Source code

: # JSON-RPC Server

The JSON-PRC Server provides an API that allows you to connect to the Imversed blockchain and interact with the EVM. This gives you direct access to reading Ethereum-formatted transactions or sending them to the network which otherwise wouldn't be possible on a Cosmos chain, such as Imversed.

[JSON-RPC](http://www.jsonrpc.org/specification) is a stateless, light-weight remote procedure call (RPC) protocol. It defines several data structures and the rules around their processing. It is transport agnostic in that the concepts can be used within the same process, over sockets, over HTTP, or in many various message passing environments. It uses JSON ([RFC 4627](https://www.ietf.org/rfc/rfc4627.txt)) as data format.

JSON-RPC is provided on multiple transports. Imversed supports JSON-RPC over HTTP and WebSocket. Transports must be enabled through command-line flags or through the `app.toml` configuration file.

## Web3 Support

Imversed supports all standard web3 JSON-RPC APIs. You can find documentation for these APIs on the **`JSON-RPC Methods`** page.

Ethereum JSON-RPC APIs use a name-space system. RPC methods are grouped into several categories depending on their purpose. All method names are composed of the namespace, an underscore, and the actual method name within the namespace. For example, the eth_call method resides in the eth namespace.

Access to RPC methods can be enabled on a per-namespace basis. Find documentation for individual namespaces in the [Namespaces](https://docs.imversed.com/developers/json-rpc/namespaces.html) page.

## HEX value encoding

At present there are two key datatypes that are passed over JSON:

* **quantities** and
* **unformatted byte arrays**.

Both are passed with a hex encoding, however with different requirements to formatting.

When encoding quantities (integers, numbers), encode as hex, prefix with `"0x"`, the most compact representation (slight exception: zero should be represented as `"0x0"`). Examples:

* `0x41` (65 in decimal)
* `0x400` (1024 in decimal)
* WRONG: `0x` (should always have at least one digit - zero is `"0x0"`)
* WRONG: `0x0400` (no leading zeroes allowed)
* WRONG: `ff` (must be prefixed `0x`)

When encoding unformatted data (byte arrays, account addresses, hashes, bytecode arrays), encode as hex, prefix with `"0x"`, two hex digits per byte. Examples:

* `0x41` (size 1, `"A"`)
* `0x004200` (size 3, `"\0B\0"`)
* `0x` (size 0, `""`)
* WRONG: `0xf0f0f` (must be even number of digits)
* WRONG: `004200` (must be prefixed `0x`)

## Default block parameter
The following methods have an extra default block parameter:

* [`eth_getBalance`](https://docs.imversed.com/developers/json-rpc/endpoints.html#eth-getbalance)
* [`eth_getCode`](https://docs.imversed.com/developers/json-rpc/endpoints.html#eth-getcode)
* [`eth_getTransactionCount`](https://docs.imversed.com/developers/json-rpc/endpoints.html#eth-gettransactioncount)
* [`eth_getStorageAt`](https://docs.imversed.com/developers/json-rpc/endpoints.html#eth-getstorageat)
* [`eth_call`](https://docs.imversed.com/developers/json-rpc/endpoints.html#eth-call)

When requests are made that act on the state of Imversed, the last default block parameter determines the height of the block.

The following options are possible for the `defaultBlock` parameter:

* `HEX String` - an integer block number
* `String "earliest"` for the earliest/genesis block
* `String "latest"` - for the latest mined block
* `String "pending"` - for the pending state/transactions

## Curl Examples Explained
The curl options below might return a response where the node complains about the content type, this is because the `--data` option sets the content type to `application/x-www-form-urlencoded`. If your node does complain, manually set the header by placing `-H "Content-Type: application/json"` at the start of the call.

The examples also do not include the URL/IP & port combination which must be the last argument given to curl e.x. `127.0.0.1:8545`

============

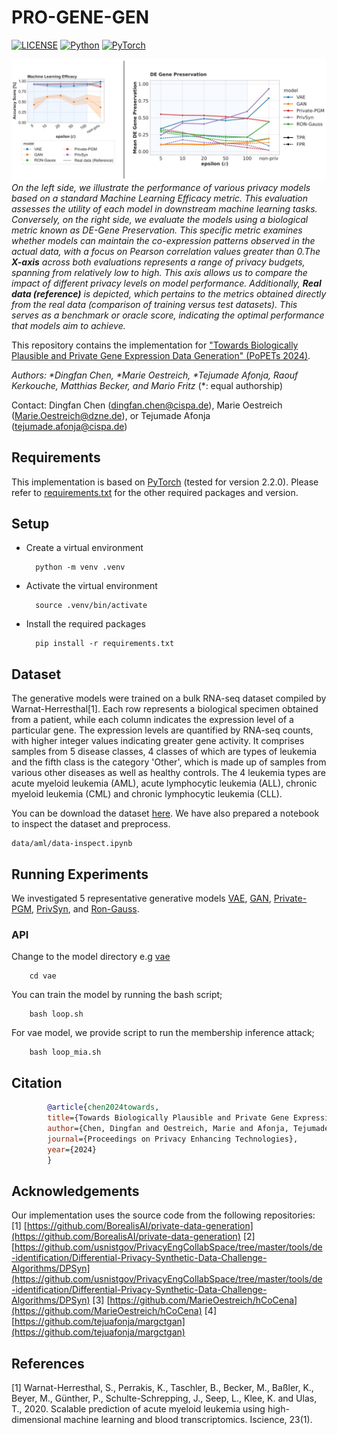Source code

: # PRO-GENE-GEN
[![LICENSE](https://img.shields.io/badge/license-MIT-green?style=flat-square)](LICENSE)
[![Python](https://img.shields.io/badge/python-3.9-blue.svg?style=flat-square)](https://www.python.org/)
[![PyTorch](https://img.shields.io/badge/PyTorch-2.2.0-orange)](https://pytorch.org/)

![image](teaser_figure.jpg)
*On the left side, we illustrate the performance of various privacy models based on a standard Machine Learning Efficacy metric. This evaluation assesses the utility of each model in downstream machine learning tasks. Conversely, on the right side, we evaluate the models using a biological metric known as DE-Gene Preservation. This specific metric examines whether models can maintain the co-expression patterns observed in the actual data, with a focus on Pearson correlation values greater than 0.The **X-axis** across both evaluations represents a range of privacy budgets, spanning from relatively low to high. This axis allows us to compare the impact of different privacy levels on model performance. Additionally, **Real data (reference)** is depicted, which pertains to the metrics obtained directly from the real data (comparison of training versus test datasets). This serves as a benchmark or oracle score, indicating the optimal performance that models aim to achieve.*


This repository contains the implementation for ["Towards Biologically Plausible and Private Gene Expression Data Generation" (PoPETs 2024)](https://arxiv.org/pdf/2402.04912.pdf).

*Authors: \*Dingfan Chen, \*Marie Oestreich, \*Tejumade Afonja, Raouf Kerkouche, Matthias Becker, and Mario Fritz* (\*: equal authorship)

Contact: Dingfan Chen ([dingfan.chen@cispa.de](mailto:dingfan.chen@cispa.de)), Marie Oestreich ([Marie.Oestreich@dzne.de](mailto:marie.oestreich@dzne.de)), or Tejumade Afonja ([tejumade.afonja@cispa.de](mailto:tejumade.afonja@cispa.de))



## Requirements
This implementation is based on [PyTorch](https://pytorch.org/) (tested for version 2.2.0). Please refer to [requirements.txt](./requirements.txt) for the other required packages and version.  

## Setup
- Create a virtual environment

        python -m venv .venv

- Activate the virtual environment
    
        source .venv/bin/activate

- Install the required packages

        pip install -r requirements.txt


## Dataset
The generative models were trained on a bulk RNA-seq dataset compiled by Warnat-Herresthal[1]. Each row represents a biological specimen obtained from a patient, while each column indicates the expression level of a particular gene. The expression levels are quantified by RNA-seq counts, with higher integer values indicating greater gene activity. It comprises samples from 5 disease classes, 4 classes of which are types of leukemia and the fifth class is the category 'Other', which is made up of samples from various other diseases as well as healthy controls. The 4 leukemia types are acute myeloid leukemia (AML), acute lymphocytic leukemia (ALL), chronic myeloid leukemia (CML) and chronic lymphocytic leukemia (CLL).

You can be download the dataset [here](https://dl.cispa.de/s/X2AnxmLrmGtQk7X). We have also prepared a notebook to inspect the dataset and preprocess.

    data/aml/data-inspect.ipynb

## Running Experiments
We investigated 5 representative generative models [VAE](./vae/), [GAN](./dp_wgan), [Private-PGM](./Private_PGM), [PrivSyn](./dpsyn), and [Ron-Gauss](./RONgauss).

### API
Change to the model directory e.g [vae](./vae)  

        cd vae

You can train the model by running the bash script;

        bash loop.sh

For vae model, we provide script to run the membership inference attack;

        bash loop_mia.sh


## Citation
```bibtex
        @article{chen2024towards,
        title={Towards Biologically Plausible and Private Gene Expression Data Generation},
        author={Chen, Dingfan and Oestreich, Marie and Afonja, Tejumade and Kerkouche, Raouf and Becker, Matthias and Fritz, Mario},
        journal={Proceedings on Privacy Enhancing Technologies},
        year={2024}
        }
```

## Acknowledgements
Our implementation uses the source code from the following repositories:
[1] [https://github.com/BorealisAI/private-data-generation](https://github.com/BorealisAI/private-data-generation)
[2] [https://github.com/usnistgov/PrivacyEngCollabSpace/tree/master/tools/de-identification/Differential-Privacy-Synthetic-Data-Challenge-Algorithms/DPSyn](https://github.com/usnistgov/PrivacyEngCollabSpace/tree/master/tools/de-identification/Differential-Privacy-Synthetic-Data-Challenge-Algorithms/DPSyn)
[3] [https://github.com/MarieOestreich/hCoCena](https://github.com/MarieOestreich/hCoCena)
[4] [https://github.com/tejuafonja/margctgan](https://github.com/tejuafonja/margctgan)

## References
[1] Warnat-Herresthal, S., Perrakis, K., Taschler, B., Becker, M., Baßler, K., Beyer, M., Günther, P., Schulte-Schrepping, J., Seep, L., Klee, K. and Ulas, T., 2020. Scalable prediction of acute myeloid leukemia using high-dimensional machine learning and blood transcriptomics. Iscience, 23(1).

============

» **Task**:
Return, word for word, the lines of the data above from the line with "the pending state/transactions" through the line with "The examples also", inclusive.

» **Answer to the problem**:
* `String "pending"` - for the pending state/transactions

## Curl Examples Explained
The curl options below might return a response where the node complains about the content type, this is because the `--data` option sets the content type to `application/x-www-form-urlencoded`. If your node does complain, manually set the header by placing `-H "Content-Type: application/json"` at the start of the call.

The examples also do not include the URL/IP & port combination which must be the last argument given to curl e.x. `127.0.0.1:8545`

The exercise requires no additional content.